Construction of recombinant adenovirus vector expressing hIL-17F and functional study of expressed IL-17 F
10.3760/cma.j.issn.0254-5101.2013.09.009
- VernacularTitle:表达人IL-17F重组腺病毒载体的构建及其表达产物的功能研究
- Author:
Weihua SHENG
;
Suqin REN
;
Yufeng XIE
;
Jingcheng MIAO
;
Tielian LIU
;
Jicheng YANG
- Publication Type:Journal Article
- Keywords:
hIL-17F;
Adenovirus vector;
Construction;
Identification
- From:
Chinese Journal of Microbiology and Immunology
2013;(9):683-687
- CountryChina
- Language:Chinese
-
Abstract:
Objective To construct a recombinant adenovirus vector ( Ad-hIL-17F) expressing human interleukin 17F (hIL-17F) and to investigate the effects of expressed hIL-17F on angiogenesis.
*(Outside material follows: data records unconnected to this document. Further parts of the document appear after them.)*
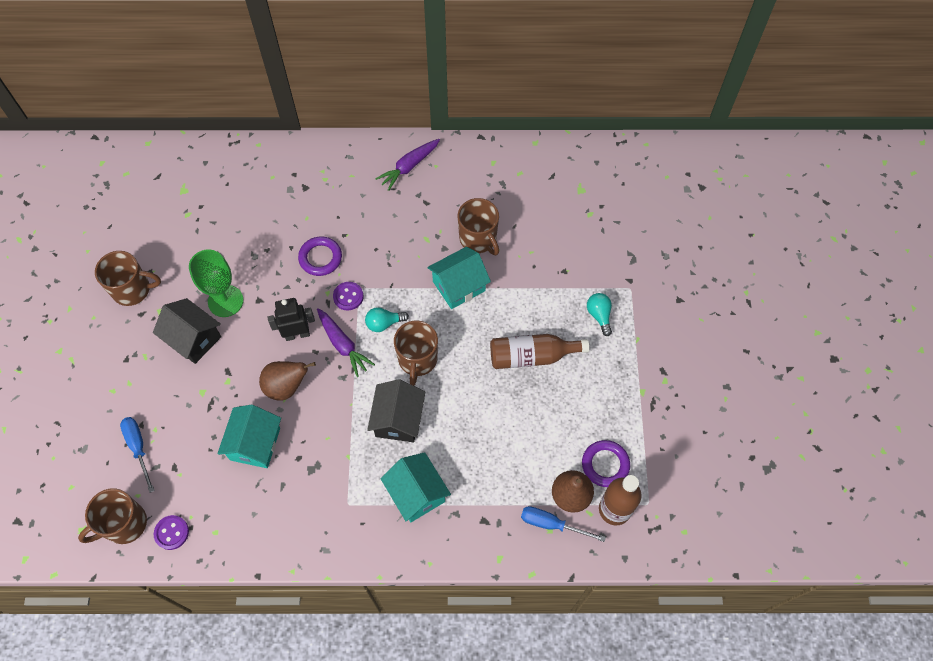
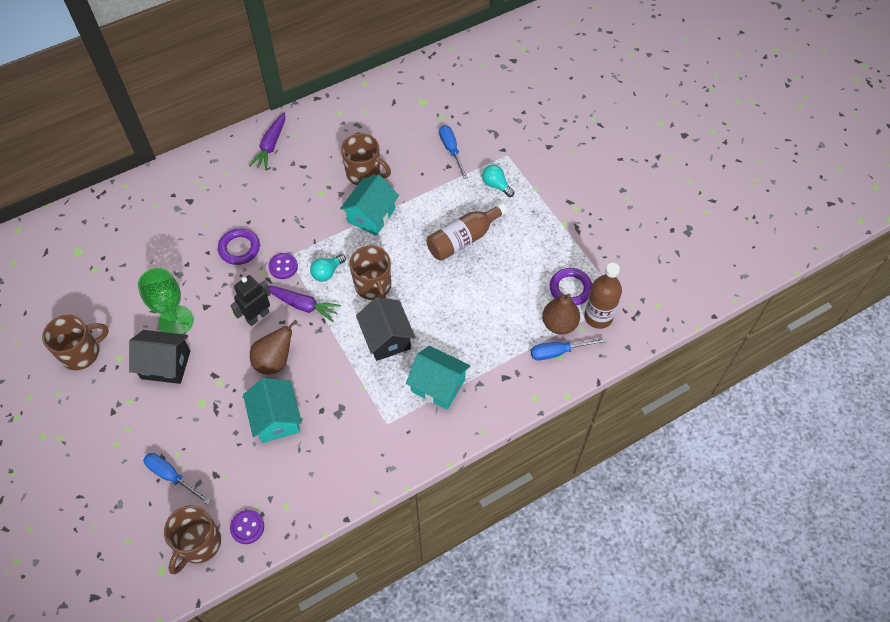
camera: 30 degrees left, 5 degrees down
none -> blue screwdriver [439,125,468,179]

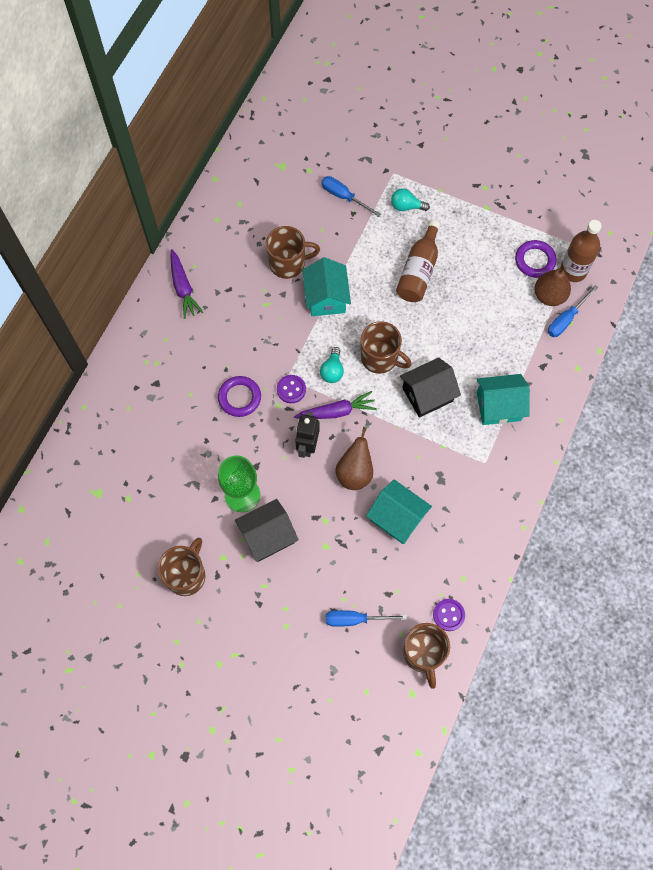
camera: 35 degrees left, 10 degrees up
black house [356,297,416,361] -> black house turned 60 degrees counterclockwise [400,358,461,418]

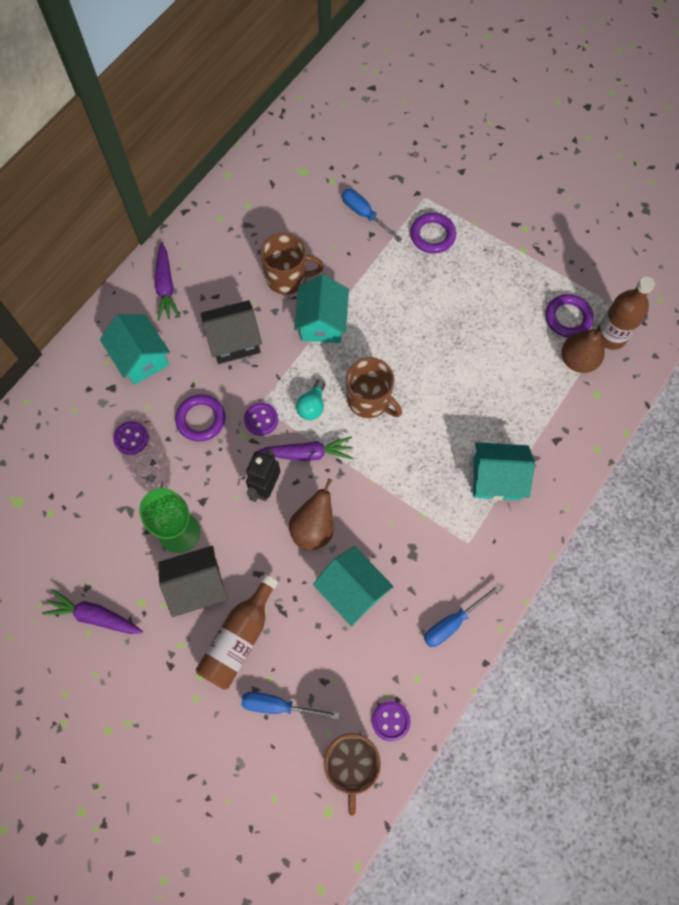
camera: 10 degrees right, 0 degrees up
brown mug [158,538,206,596] -> purple carrot [42,589,143,634]
turquoise light bulb [391,188,430,211] -> purple ring [410,213,456,254]
brown bottle [396,220,440,302] -> brown bottle moved to [196,574,278,690]
black house [400,358,461,418] -> black house moved to [201,300,262,364]
blue screwdriver [548,285,598,337] -> blue screwdriver moved to [424,584,502,647]
none -> turquoise house [100,314,170,385]
none -> purple button [113,421,149,455]

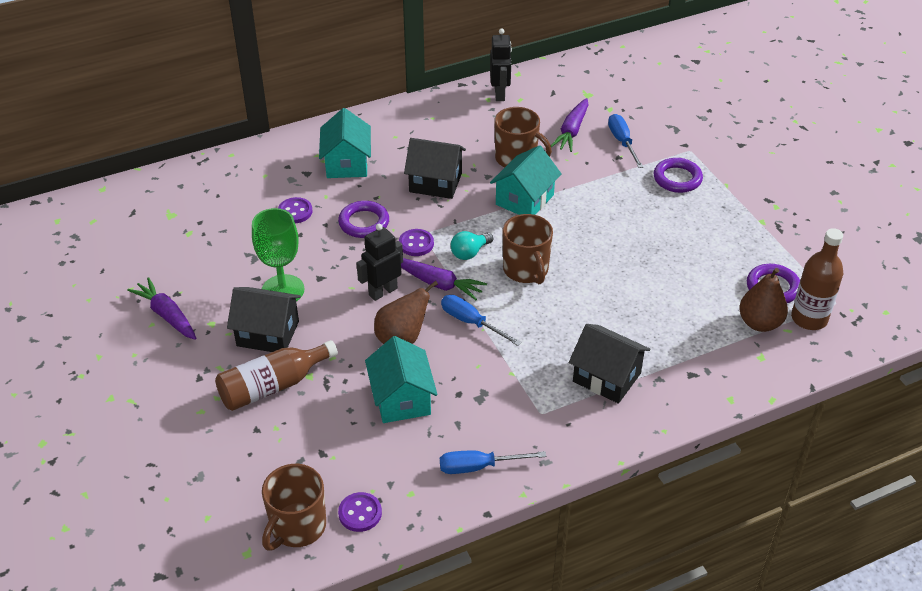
camera: 30 degrees right, 25 degrees down
purple carrot [155,242,180,321] -> purple carrot moved to [551,98,588,152]
blue screwdriver [241,692,340,719] -> blue screwdriver moved to [441,295,522,346]
turquoise house [473,442,535,500] -> black house [569,324,650,404]
none -> black robot [490,28,512,101]

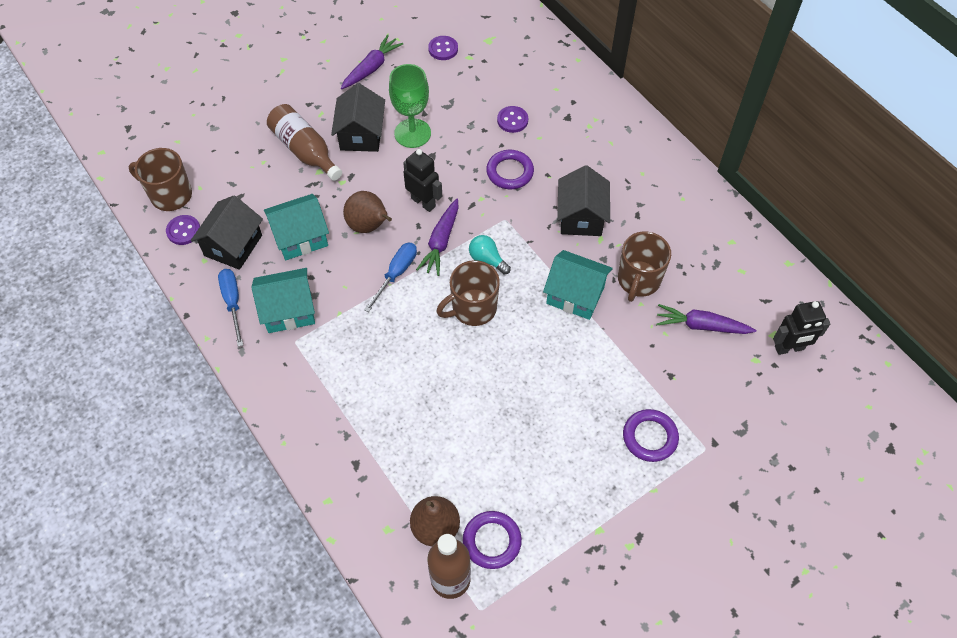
camera: 80 degrees right, 15 degrees up
turquoise house [319,108,371,178] -> turquoise house moved to [251,268,315,333]
purple button [399,229,434,256] -> purple button moved to [428,36,458,60]
black robot [490,28,512,101] -> black robot moved to [773,301,830,355]
black house [569,324,650,404] -> black house moved to [191,195,263,270]
blue screwdriver [608,114,643,168] -> none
Methods The hIL-17F fragments was amplified by PCR using pUCm-T/hIL-17F plasmids as templates and then cloned into pAdTrack-CMV transfer vector to form pAdTrack-CMV-hIL-17F.The pAdTrack-CMV-hIL-17F transfer vector was linearized with PmeI digestion and then transformed into competent BJ 5183 with pAdEasy-1 backbone vector for homologous recombination .Then it was linearized with PacI digestion and transfected into human embryonic kidney 293 (QBI-293A) cells to construct Ad-hIL-17F.RT-PCR analysis and indirect immunofluorescent assay (IFA) were performed to determine the expressions of hIL-17F.MTT assay was used to detect the inhibitory effects on cell growth of ECV 304 .The expressions of VEGF and Ang-1 in 293 A and ECV304 cells were measured by ELISA .The effects of Ad-hIL-17 F on the expressions of VEGF in 293A cells were analyzed by Real-Time PCR.Results The sequencing result verified that hIL-17F gene fragment was correctly inserted in the vector .The expressions of hIL-17F gene at mRNA and pro-tein levels were confirmed by RT-PCR and IFA.Ad-hIL-17F could significantly inhibit the growth of ECV304 cells and down-regulate the expressions of VEGF and Ang-1 in 293A and ECV304 cells.Conclu-sion Ad-hIL17F expressing hIL-17F was successfully constructed .The expressed hIL-17F could inhibit the angiogenesis through down-regulating the expressions of VEGF and Ang-1.